== Exercise set ==
1 - Decide whether each statement below agrees with the surface-fitting passage, answering yes or no and quoting the passage's deciding words: (a) The horizontal plane stands for an average of 23. (b) The right portion of Figure 2 fits a third-degree polynomial. (c) The smoothing example moves a 5x5 averaging window around the matrix of values.
2 - Write what comes next in the surface-fitting passage, picking up after its final sentence.

== Source passage ==
-*-

Figure 2. Map Generalization can be used to approximate
geographic trends.
Figure
2 illustrates Map Generalization as
an approach to mapping the spatial trend in the data using polynomial surface fitting. The average of 23 is depicted as a horizontal
plane that does its best to balance half of the balls above it and half below
it by minimizing the set of squared deviations from the plane to each floating
ball (similar to curve-fitting regression techniques in traditional
statistics).
Now
relax the assumption that the plane has to remain horizontal. Tilt it every-which-way until it better fits
the floating balls (Tilted Plane). Or
even better, the assumption of a flat plane can be relaxed and the surface can
curve to better fit the ups and downs of the data points. The right portion of the figure fits a 2nd
degree polynomial (Curved Plane).
Figure
3 shows an entirely different approach to fitting a surface to the data by
using the Spatial Interpolation
technique of iterative smoothing. Imagine replacing the floating balls with
columns of modeler's clay rising to the same height as each ball. In effect this is a blocky first-order
estimate of the animal activity throughout the project area derived by simply
assigning the closest field sample to each map location.
Figure 3. Iteratively Smoothed approximations of
localized geographic distribution.
<Click
here to download an animated slide set of Interactive Smoothing>
Now
imagine whacking away some of the clay at the top of the columns and filling-in
at the bottom. In the example, a 3x3
averaging window was moved around the matrix of values to systematically smooth
the blocky surface. When the window is
centered over one of the sharp boundaries, it has a mixture of small and larger
map values, resulting in an average somewhere in between... a localized whack
off the top and a fill-in at the bottom.

-*-

== Data shown ==

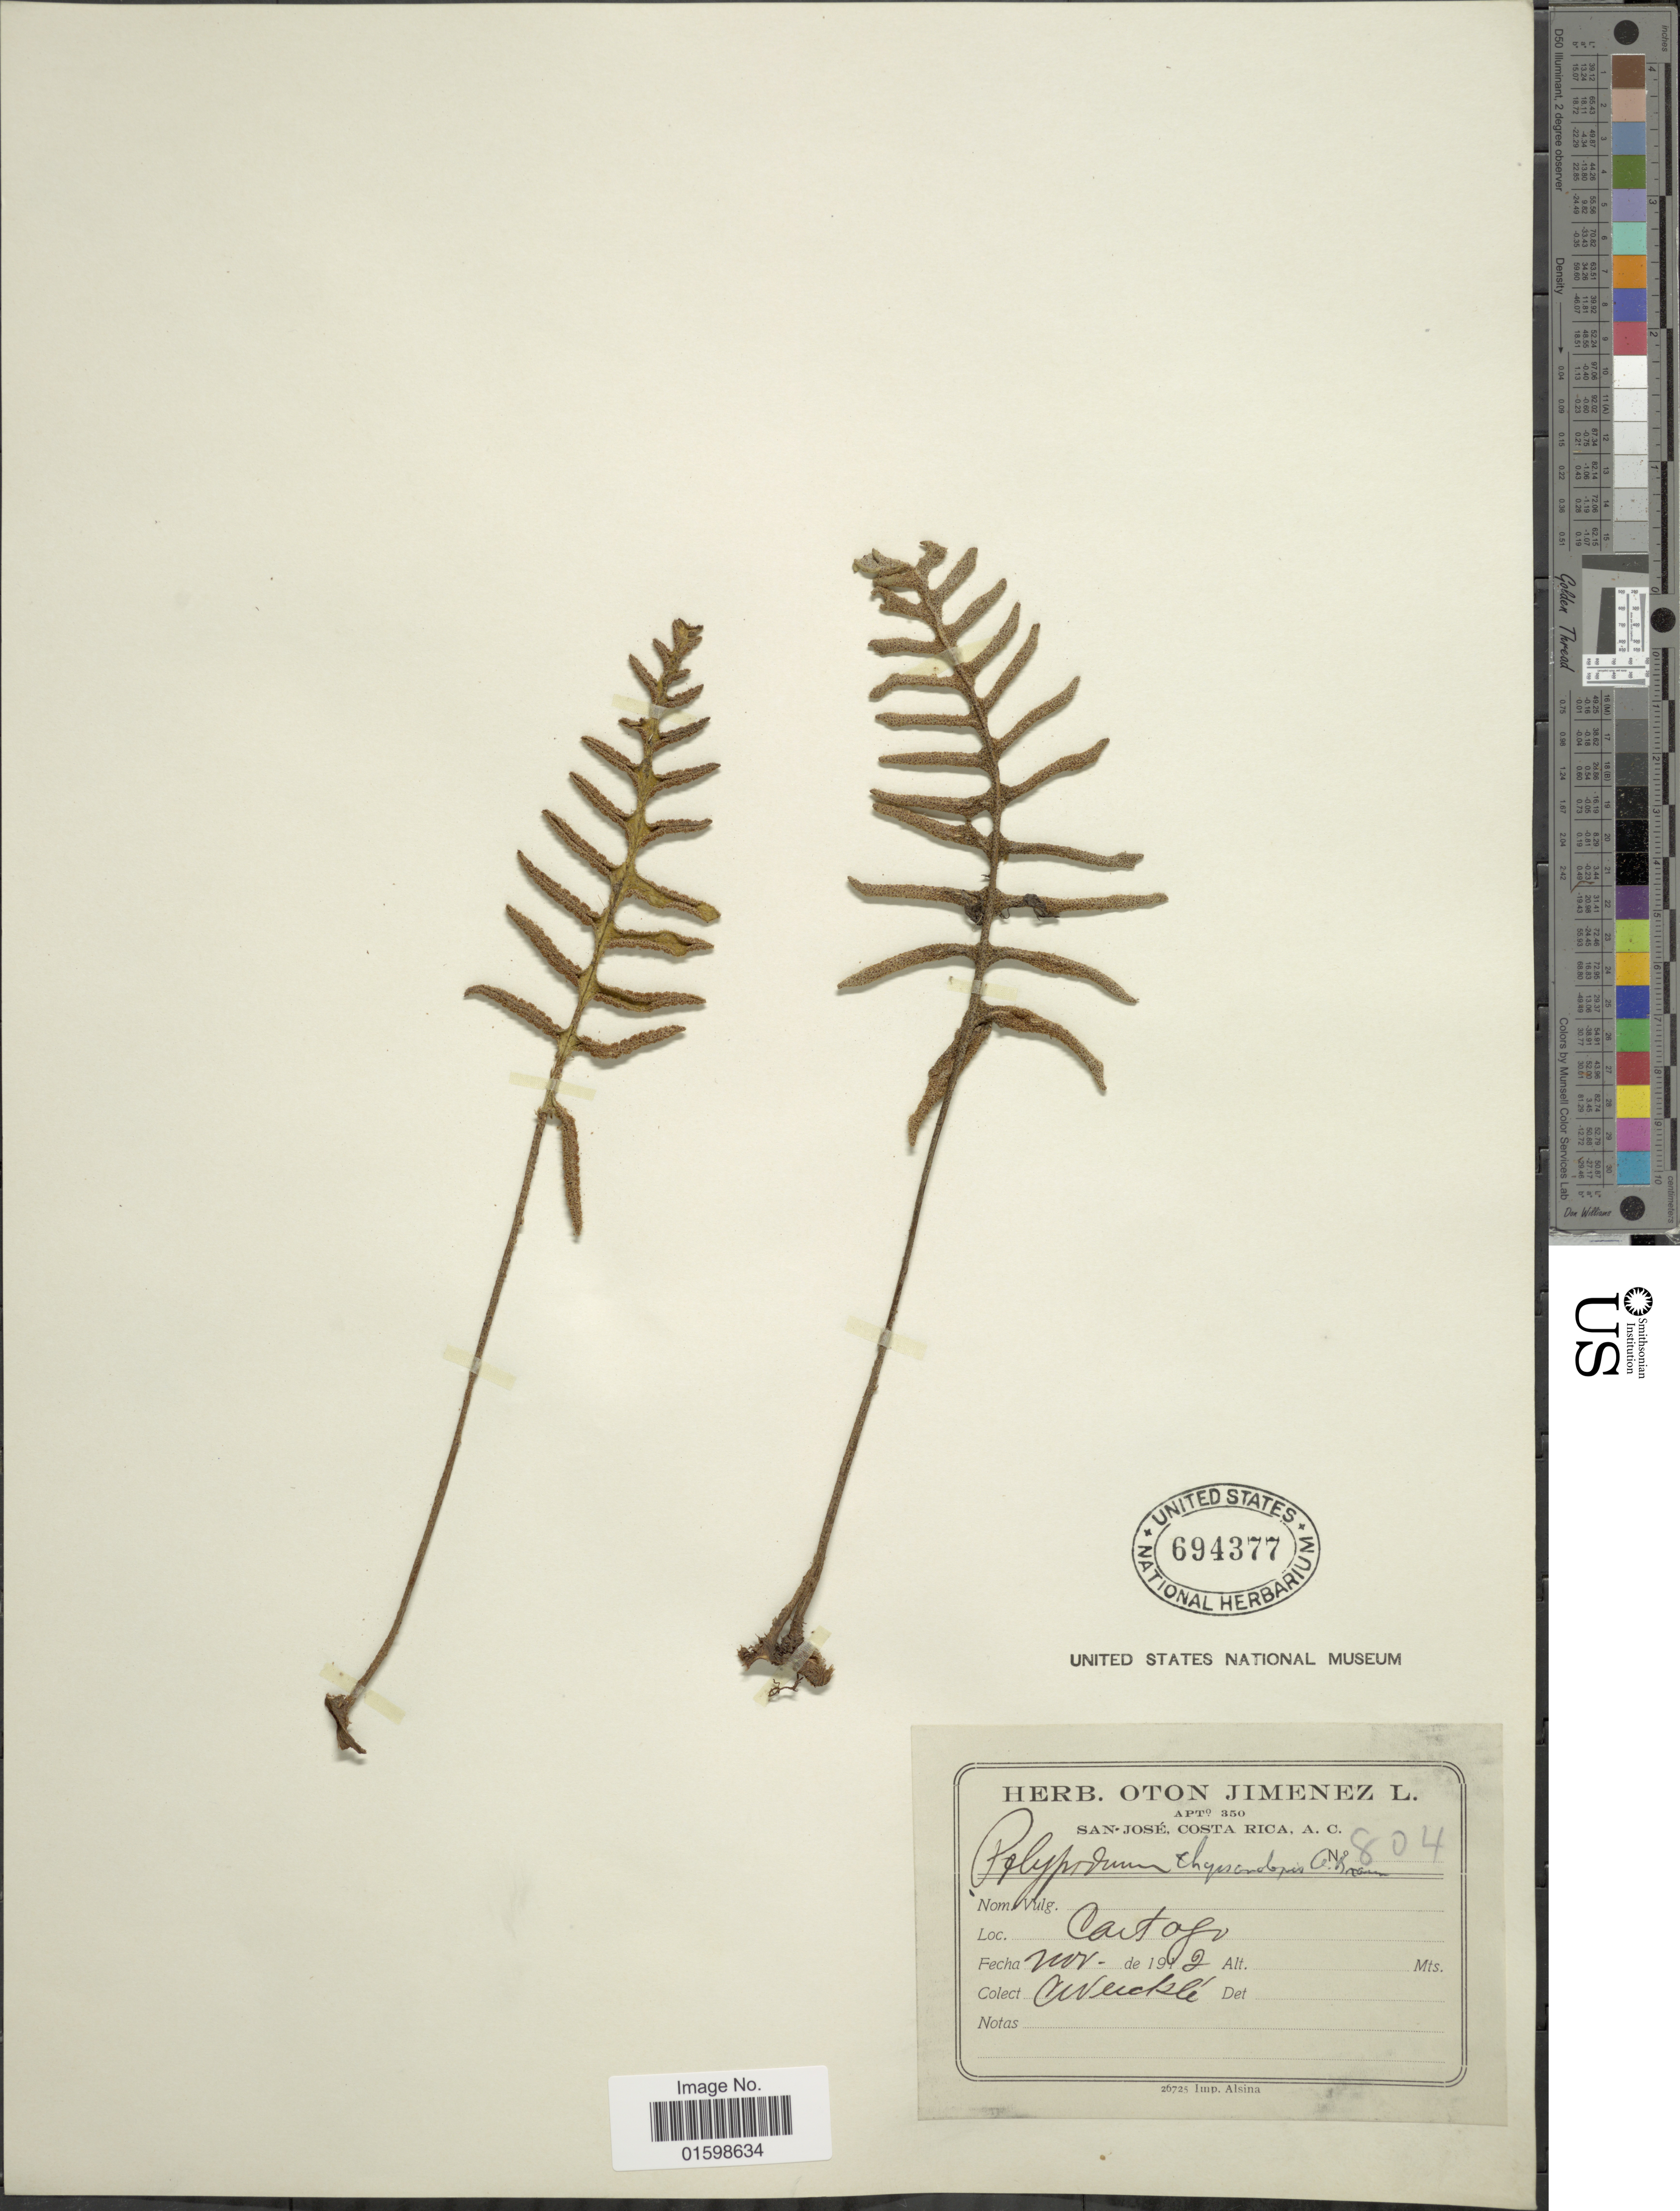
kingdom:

-*-

== Answer list ==
1 -
(a) Yes: "The average of 23 is depicted as a horizontal plane"
(b) No: "The right portion of the figure fits a 2nd degree polynomial (Curved Plane)."
(c) No: "a 3x3 averaging window was moved around the matrix of values"

2 -
The series
of plots in the figure show repeated passes of the smoothing window from once
through ninety-nine times. Like erosion,
the mountains (high animal activity) are pulled down and the valleys (low
animal activity) are pulled up.
According to theory, the process eventually approximates a horizontal
plane floating at the arithmetic average.
The
bottom line is that field collected data with geographic coordinates holds a
lot more information than simply a reduction to a typical value. The nest section investigates other more
powerful methods for estimating the spatial, as well as numerical distribution
inherent in mapped data.
Under the Hood of Spatial Interpolation
(GeoWorld, June 2006)
The
previous section described how field
collected data (discrete points) can be used to generate a map (continuous surface) of the data’s
spatial patterns. The derived surface
extends the familiar concept of central tendency to a map of the geographic distribution
of the data. Whereas traditional
statistics identifies the typical value in a data set, surface modeling
identifies "where" you might expect to find the typical and
not so typical responses.
The Iterative Smoothing approach described
last time is a simple data-driven procedure.
However, all of the interpolation techniques share a similar approach
that generates estimates of a mapped variable based on the data values within
the vicinity of each map location. In
effect, this establishes a "roving window" that moves throughout an
area summarizing the field samples it encounters within its reach. The summary estimate is assigned to the
center of the window, and then it moves on.
The extents of the window (both size and shape) influence the result,
regardless of the summary technique. In
general, a large window capturing numerous values tends to smooth the
data. A smaller window tends to result
in a rougher surface.
Three
factors affect the window's configuration— its reach, number of samples, and
balancing. The reach, or search
radius, sets a limit on how far the computer will go in collecting data
values. The number of samples
establishes how many data values will be used.
The balancing of the data attempts to eliminate directional bias by
insuring that values are selected from all directions around the window's
center.
Figure 1. A roving window is used
to identify and summarize nearby sample values.
Once a
window is established, the summary technique comes into play. The Inverse Distance Weighted (IDW) technique is easy to
conceptualize (see figure 1). It
estimates a value for a location as the weighted-average of the nearby data
values within the roving window. The
average is weighted so the influence of the surrounding values decrease with
increasing distance from the location being estimated.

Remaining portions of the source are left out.